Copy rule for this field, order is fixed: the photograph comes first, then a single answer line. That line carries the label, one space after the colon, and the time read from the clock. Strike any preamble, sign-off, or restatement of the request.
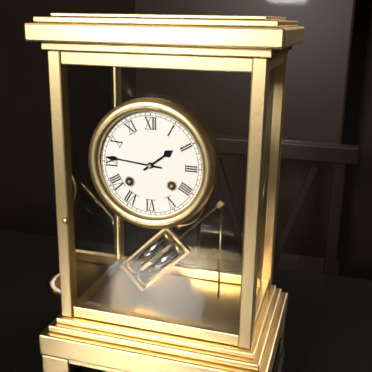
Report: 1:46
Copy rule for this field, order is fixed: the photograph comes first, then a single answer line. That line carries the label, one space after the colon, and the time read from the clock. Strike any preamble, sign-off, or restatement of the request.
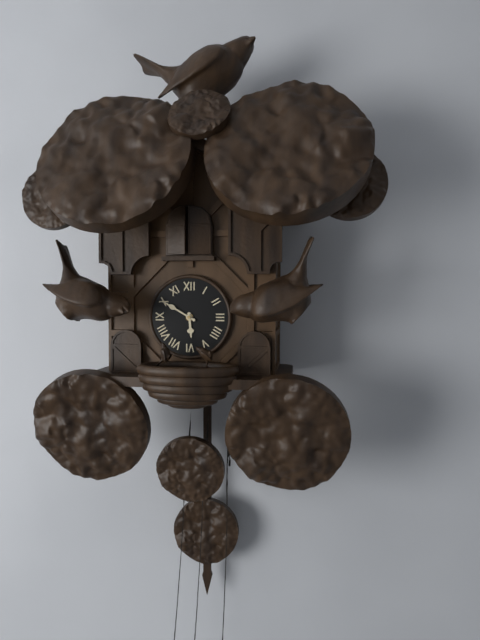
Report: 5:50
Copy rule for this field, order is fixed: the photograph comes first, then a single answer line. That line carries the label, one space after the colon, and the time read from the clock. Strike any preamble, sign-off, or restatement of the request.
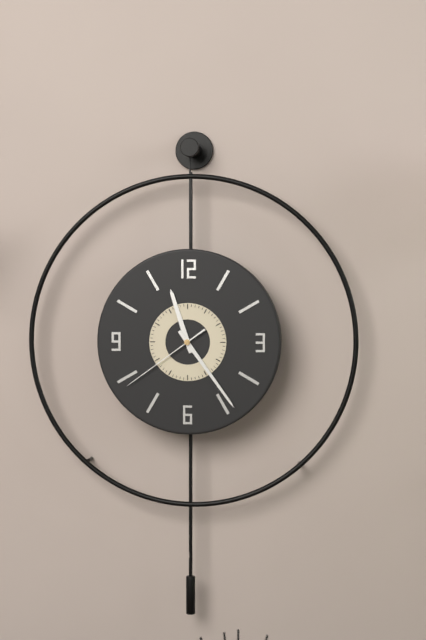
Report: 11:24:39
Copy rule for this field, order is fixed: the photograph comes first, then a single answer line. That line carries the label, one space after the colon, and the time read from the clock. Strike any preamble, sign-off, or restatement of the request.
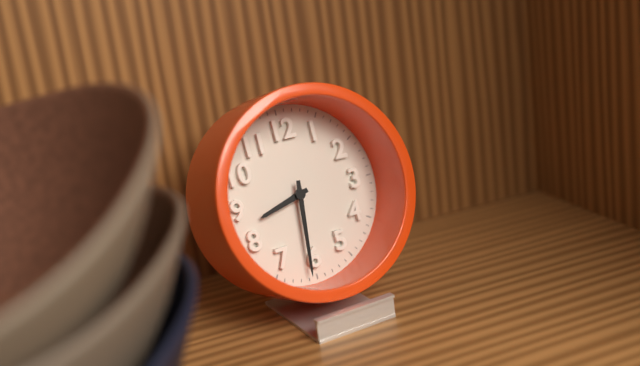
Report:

**SET PROBLEM**
Copy everything from the start of the entries above down through the line containing "Report: 1:46", with "clock" swapped for "watch" and nothing else altered. Leave the pictures out of your copy.

**SOLUTION TO THE EXERCISE**
Copy rule for this field, order is fixed: the photograph comes first, then a single answer line. That line carries the label, one space after the colon, and the time read from the watch. Strike any preamble, sign-off, or restatement of the request.
Report: 1:46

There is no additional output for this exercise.